Margaretita Chicas lost her husband in the mass killing in the rural village of El Mozote in December 1981 when Salvadoran government soldiers massacred more than 1,000 people, including 450 children.
Troops from the disbanded Atlacatl battalion attacked villagers over three days in seven communities in the Morazan region where El Mozote is located, 200km northeast of San Salvador.
Chicas attended the lecture at the University of Central America on Thursday night where President Michael D Higgins, returning to El Salvador 31 years after his fact-finding mission to investigate the massacre, spoke about allowing the “work of memory” to take place so atrocities are never forgotten.
“It is very, very important that he has come but the most important thing is that we must never forget and he is helping us to remember that,” she said, speaking through an interpreter, Sr Anne Griffin, a nun living in El Salvador originally from Co Tipperary.
An estimated 80,000 people lost their lives in the civil war between government forces, backed by right-wing death squads and left-wing guerrillas, that torn the country apart between 1980 and 1992.
The government was supported by the Reagan administration in Washington, which feared the emergence of another communist state in their backyard. That support included vast quantities of weaponry.
The El Mozote massacre, denied for years, was only acknowledged by the Inter-American Court of Human Rights last December. The court found El Salvador’s government guilty of the atrocity.
El Salvador’s president, Mauricio Funes, apologised on behalf of the Salvadoran state in January 2012 when he referred to El Mozote as the worst massacre of civilians in modern Latin American history.
“It is impossible to forget this,” said Chicas. “We are beginning to remember it now.”
Another survivor at the university on Thursday for the President’s visit hid in a cave with her husband and children for six years after many members of her family were killed at El Mozote.
For many years afterwards, people who fled El Mozote could not say where they were from – they would be considered rebels or communists and beaten or worse if they did.
“They spent their whole lives being rejected and hidden,” she said.
Remembering is difficult as educating young Salvadorans about their recent dark past risks dividing this generation, given how children of the military and guerrillas share the same classrooms.
“We don’t want to cause division but we have to write the history and we have to remember,” she said.
The court directed last year that the massacre be included in El Salvador’s national curriculum. To that end, Sr Griffin was involved in the publication of a history book about what happened at El Mozote, aimed at 12- to 14-year- olds.She is not the only Irish missionary involved in telling the story .
Six Irish Franciscan priests – Fr Peter O’Neill, Fr Gerry Moore, Fr Brendan Forde, Fr Alfred Loughran, Fr Ciarán Ó Nuanáin and Fr Michael Lenihan – were working in the Morazan region; they played a critical role in gathering evidence of human rights abuses and testimony from survivors.

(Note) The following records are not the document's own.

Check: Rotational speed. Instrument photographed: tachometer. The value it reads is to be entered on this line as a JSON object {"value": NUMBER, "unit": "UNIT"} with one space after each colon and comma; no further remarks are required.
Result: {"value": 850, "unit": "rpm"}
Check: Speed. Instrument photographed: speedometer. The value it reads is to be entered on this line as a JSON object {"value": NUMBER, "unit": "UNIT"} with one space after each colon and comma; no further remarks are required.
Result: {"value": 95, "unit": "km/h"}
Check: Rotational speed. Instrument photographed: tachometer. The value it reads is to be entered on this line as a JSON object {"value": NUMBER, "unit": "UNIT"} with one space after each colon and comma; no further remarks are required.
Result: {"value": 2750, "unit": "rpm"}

The Poor Clare sisters from Harold’s Cross in Dublin and Newry were also based in the area at the time and fed information about the killings out of the country, including to Higgins, then a Labour TD.
Fr Gerry Moore, who attended Mr Higgins’s lecture, was in the city of Gotera, about two hours down the mountains from El Mozote, when he heard stories about the massacre.
“People were coming down, fleeing from the hills and they were telling us that terrible things were happening up around the Mozote area, that they were killing women, children, animals, everything – burning all the crops,” he said. The work by the religious orders put them in the firing line.
Before his speech, Mr Higgins visited the Rose Garden on the university campus where six Jesuits, including two priests who had studied and worked in Ireland, were murdered by government fighters. They also killed their housekeeper and her 16-year-old daughter.
Mr Higgins recalled meeting "a high-ranking, ill-informed foreign observer" based in San Salvador in 1981. Jabbing a map, he told the him: "With the Jesuits, it begins with literacy, then it's co-operatives, but we all know it ends up with Marxism!" Relating the story to The Irish Times, Mr Higgins gave away the observer's obvious allegiance by mimicking his American drawl.